--- DATASET ENTRIES ---

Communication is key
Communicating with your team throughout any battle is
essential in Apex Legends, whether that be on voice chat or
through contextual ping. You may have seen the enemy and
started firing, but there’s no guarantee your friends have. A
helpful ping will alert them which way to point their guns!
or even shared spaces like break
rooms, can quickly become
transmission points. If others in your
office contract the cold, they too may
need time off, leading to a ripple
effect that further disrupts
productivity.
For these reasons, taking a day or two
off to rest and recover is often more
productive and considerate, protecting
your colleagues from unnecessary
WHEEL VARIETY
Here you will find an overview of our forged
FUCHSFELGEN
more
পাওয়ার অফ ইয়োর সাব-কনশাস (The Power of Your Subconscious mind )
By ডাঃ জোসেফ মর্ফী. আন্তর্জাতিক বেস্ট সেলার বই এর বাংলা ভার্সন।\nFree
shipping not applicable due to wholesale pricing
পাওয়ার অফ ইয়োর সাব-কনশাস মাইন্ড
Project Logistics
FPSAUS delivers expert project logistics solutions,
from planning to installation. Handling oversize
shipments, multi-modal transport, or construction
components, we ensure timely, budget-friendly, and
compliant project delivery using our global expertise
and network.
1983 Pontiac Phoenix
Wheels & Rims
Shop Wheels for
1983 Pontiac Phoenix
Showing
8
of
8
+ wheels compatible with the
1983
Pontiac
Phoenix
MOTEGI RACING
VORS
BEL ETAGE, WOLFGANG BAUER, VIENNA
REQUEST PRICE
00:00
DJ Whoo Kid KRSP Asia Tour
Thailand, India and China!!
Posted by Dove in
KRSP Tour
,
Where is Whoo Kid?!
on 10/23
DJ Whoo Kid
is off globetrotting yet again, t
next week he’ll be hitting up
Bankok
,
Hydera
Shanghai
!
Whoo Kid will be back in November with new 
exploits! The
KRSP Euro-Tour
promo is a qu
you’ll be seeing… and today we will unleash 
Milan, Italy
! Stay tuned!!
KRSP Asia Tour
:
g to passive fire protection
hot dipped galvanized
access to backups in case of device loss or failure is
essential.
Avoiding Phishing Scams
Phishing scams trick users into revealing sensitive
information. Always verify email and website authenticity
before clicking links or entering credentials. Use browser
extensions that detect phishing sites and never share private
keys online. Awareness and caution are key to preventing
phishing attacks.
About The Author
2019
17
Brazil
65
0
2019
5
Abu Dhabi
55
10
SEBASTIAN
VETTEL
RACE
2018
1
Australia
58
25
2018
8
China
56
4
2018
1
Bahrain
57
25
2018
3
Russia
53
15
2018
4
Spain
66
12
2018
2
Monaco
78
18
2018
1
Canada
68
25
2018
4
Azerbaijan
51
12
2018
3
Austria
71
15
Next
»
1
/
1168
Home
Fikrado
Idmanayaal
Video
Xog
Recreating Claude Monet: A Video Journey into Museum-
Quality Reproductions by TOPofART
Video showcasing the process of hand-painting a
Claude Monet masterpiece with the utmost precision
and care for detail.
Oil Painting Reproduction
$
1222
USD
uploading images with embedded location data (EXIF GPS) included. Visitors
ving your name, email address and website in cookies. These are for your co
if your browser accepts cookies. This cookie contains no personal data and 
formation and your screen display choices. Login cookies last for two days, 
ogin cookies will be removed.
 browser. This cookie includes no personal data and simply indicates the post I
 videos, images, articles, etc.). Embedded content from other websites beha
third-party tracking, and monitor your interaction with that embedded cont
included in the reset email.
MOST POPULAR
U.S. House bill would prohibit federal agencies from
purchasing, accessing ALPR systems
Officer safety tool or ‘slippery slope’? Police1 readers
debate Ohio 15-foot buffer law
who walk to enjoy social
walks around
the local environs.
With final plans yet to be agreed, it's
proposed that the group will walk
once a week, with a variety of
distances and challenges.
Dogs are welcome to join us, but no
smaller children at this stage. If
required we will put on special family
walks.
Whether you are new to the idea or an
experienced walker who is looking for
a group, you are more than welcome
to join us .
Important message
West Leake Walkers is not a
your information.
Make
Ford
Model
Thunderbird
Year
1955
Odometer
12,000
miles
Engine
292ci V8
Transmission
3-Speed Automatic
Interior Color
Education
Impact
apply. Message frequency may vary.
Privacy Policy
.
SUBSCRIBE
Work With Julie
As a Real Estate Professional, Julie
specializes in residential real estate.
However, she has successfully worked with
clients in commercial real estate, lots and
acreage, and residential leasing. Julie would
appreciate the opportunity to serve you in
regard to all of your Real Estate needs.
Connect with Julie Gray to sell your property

---

ASSIGNED TASK —
Match on "residential" and report each line of the data above that has it.

TASK ANSWER —
specializes in residential real estate.
acreage, and residential leasing. Julie would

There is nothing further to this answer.